Pearl seems to suggest in The Book of Why that there was a time where there was too much data, too much humans didn’t know, and too many people ready to offer incomplete assessments based on anecdote and incomplete information. From this time sprouted the idea that correlation does not imply causation. We started to see that statistics could describe relationships and that statistics could be used to pull apart entangled causal webs, identifying each individual component and assessing its contribution to a given outcome. However, as his quote shows, this approach never actually answered what causation is. It never actually told us when we can know and ascertain that a causal structure and causal mechanism is in place.
“Over and over again,” writes Pearl, “in science and in business, we see situations where mere data aren’t enough.”
To demonstrate the shortcomings of our high regard for statistics and our mantra that correlation is not causation, Pearl walks us through the congressional testimonies and trials of big tobacco companies in the United States. The data told us there was a correlation between smoking and lung cancer. There was overwhelming statistical evidence that smoking was related or associated with lung cancer, but we couldn’t attain 100% certainty just through statistics that smoking caused lung cancer. The companies themselves muddied the water with misleading studies and cherry picked results. They hid behind a veil that said that correlation was not causation, and hid behind the confusion around causation that statistics could never fully clarify.

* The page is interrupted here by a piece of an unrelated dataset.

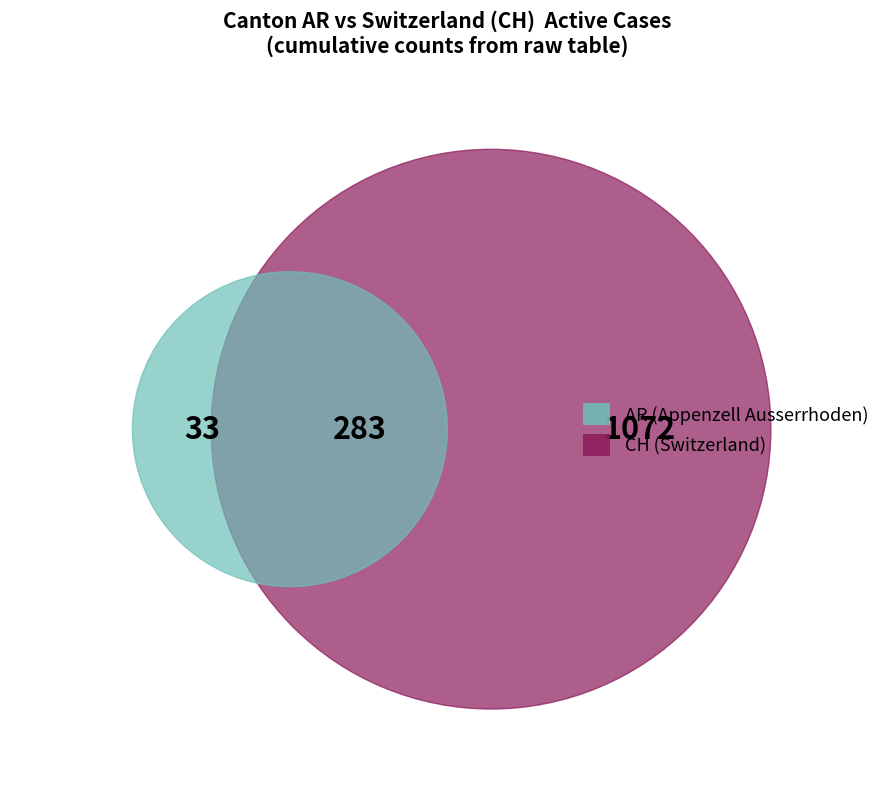

Rank the series by their average value, from highest to lowest.

CH, AR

Failing to develop a real sense of causation, failing to move beyond big data, and failing to get beyond statistical correlations can have real harms. We need to be able to recognize causation, even without relying on randomized controlled trials, and we need to be able to make decisions to save lives. The lesson of the comic taped to my door is helpful when we are trying to be scientific and accurate in our thinking, but it can also lead us astray when we fail to trust a causal structure that we can see, but can’t definitively prove via statistics.